Selain itu, perang di Ukraina telah membuat rantai pasokan AS tegang dalam menyediakan senjata untuk Taiwan.
Bulan ini, Taiwan mengumumkan penundaan selama bertahun-tahun untuk pengiriman 40 howitzer self-propelled M109A6 Paladin, mendorong mundur tanggal pengiriman dari 2023 ke 2026.
Selain itu, Kementerian Pertahanan Taiwan mengumumkan bahwa pengiriman rudal anti-pesawat Stinger dapat ditunda hingga 2026.
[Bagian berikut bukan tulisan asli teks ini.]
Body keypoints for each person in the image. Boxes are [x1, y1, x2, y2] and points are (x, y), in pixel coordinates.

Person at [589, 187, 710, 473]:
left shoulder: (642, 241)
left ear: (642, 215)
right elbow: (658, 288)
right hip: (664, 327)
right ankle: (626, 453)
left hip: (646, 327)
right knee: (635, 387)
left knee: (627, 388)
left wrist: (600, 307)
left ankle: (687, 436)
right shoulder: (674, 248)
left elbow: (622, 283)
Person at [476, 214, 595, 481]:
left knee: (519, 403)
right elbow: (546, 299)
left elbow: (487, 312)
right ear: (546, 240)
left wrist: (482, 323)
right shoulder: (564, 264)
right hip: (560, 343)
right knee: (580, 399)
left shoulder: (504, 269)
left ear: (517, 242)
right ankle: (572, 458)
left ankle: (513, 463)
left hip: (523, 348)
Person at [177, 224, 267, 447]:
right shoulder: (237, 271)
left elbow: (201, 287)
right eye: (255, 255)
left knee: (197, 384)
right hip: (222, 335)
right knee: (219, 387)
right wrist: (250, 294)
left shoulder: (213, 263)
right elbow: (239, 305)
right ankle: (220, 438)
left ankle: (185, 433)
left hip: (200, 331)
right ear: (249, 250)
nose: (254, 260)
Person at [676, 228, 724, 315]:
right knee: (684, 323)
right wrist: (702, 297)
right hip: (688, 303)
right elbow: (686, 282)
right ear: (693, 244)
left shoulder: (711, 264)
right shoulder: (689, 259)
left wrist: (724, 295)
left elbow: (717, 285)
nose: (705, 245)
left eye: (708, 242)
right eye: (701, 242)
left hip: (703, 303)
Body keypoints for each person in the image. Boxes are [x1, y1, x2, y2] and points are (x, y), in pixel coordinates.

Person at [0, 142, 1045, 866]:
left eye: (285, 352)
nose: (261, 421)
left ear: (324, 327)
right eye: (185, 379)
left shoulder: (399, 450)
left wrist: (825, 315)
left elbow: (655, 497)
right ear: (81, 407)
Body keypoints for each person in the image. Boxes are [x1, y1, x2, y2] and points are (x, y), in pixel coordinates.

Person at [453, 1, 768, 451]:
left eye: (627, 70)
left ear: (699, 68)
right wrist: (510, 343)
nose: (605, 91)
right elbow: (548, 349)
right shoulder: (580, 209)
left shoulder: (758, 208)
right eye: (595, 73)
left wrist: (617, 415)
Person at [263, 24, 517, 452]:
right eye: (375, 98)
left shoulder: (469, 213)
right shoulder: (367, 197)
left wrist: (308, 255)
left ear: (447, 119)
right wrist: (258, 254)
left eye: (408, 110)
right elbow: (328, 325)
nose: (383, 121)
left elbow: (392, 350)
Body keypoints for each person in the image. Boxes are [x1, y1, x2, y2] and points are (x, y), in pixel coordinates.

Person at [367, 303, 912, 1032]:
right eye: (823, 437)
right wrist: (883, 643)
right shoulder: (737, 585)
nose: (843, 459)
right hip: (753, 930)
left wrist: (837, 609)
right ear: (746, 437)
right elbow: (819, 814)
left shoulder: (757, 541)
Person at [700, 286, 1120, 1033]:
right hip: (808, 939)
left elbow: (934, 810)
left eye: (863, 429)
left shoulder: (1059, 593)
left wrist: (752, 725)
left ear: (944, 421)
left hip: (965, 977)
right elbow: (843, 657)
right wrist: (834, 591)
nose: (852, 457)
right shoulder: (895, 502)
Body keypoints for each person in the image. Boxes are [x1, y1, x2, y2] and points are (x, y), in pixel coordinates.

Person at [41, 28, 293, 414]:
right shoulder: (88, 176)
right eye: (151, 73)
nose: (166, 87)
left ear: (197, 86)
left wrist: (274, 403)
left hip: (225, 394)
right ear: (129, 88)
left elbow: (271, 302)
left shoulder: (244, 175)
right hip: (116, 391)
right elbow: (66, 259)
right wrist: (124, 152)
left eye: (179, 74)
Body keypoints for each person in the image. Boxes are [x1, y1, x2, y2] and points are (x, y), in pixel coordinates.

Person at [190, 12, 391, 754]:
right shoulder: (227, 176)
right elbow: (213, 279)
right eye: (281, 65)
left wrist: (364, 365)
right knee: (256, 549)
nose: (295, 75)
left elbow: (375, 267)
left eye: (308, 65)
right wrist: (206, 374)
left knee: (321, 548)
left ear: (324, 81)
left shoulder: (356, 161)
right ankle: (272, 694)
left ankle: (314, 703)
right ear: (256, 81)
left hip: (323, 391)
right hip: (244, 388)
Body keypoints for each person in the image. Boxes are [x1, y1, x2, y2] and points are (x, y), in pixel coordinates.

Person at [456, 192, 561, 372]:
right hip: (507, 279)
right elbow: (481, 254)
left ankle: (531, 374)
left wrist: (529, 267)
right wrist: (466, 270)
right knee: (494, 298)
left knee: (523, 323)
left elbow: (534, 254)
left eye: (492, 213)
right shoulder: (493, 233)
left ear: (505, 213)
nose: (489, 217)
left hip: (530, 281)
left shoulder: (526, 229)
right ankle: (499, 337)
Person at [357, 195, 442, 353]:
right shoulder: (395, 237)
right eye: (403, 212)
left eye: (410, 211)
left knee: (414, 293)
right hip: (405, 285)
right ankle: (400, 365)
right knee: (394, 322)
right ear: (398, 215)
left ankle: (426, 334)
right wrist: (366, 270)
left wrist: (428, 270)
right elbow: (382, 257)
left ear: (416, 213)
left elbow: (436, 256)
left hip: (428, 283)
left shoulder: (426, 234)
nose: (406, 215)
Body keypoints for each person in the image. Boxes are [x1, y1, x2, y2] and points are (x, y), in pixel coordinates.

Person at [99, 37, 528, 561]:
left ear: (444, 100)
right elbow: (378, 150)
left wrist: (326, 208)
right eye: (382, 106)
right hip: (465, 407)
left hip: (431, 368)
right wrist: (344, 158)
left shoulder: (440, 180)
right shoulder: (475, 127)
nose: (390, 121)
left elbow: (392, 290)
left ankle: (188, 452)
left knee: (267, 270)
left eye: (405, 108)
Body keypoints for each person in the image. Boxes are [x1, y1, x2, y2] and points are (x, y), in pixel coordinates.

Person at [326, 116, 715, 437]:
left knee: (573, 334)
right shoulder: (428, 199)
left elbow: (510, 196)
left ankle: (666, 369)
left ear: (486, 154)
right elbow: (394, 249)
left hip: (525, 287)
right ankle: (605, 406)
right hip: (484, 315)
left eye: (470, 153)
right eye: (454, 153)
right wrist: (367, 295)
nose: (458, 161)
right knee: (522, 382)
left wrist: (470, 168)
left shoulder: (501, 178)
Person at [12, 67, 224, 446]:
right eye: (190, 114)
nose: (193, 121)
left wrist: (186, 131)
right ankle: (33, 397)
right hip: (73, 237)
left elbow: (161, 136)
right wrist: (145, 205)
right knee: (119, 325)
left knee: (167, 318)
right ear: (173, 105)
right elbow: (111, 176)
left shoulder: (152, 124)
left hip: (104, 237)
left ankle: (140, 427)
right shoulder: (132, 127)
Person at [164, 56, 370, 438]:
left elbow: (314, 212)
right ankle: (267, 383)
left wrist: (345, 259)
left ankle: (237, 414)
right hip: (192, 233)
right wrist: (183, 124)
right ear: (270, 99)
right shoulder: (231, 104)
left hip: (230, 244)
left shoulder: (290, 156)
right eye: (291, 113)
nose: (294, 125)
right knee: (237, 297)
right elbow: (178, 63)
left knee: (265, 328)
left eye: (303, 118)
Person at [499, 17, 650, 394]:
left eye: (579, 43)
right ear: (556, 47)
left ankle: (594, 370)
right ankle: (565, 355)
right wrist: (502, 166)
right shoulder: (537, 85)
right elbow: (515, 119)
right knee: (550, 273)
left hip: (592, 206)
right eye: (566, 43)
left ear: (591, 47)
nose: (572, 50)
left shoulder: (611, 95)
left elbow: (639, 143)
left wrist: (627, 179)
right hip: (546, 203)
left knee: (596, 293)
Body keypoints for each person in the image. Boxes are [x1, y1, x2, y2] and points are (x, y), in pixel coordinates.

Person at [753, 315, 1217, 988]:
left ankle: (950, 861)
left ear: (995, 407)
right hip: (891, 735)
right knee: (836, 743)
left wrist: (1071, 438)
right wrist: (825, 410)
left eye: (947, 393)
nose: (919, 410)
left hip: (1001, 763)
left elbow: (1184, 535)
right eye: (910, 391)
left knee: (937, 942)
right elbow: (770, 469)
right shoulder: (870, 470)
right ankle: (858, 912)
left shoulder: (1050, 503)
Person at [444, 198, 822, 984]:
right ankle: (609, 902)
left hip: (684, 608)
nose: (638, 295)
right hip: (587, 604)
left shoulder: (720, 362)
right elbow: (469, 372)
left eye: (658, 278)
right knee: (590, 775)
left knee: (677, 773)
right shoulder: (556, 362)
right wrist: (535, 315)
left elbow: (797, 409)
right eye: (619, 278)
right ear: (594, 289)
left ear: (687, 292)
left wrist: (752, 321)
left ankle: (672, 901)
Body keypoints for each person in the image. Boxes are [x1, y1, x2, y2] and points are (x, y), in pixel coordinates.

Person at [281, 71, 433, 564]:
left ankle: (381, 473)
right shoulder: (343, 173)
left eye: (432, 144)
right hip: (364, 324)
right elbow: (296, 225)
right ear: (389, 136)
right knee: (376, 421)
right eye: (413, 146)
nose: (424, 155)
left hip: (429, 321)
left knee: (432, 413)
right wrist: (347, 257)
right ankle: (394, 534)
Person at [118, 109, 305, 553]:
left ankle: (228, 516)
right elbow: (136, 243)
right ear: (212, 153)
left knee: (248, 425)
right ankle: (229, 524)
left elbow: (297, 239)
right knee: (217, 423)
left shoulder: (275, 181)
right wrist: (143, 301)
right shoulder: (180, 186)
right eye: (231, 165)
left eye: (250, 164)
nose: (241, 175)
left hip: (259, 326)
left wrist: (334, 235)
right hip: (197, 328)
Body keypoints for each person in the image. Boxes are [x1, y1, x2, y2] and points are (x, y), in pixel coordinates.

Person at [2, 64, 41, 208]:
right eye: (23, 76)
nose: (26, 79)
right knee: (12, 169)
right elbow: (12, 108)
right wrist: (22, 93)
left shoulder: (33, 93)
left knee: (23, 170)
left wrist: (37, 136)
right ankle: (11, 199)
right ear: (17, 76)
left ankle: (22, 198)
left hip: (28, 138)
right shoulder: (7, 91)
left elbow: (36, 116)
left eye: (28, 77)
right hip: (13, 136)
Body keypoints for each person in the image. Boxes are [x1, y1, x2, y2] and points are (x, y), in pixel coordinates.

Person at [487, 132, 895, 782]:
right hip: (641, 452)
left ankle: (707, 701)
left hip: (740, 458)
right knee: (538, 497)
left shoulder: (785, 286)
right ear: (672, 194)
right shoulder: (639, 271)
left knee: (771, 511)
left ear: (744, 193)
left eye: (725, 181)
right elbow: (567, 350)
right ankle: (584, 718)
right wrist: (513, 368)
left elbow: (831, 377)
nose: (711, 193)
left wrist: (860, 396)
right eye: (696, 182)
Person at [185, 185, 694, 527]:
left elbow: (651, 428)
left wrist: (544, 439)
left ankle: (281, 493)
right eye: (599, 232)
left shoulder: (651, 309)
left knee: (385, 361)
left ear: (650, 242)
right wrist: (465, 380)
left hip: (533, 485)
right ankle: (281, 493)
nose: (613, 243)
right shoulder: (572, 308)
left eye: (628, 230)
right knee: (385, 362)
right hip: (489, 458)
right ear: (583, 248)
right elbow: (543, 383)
Howitzer self-propelled dan sistem pertahanan udara portabel sangat diminati oleh tentara Ukraina untuk tujuan tembakan kontra-baterai dan pertahanan udara tingkat rendah, yang berpotensi menyisakan sedikit dari senjata ini untuk AS cadangan untuk Taiwan.
Selain itu, tingginya permintaan senjata ini telah menimbulkan kekhawatiran dari anggota parlemen AS bahwa AS mungkin tidak akan memiliki cukup senjata untuk kebutuhannya sendiri.
Hasilnya adalah pengiriman senjata ke Taiwan dapat didorong ke bawah daftar prioritas AS, karena yang terakhir dapat memilih untuk memenuhi persyaratan militernya sendiri dan Ukraina sebelum Taiwan.
Taiwan dihadapkan pada rasa urgensi untuk mengembangkan industri pertahanan dalam negerinya guna menerapkan strategi landaknya dan mengurangi ketergantungannya pada pengiriman senjata AS.
Maret ini, Taiwan mengumumkan akan menggandakan kemampuan produksi rudalnya dari 207 menjadi 497 putaran per tahun, dengan fokus pada rudal permukaan-ke-udara Tien Kung, rudal udara-ke-udara Tien Chien, rudal jelajah peluncuran udara Wan Chien. dan rudal anti kapal Hsiung Feng.
Selain rudal, Taiwan berencana untuk mulai memproduksi drone serangnya sendiri, dengan tingkat produksi 48 unit per tahun.
Sistem tak berawak memainkan peran kunci dalam Konsep Pertahanan Keseluruhan Taiwan, strategi negara itu untuk menangani potensi invasi China di lingkungan yang terbatas sumber daya.
Ini bertujuan untuk menggagalkan invasi China dan upaya untuk menggunakan kontrol politik atas Taiwan dengan merangkul postur pertahanan asimetris dan menggabungkan kemampuan asimetris taktis.
Di bawah strategi ini, sistem tak berawak seperti Teng Yun 2 dan model lainnya akan secara signifikan meningkatkan akuisisi target, peringatan dini, dan kemampuan pengintaian taktis Taiwan.
Drone ini dapat digunakan untuk memantau aktivitas target di medan perang dan menciptakan keunggulan asimetris.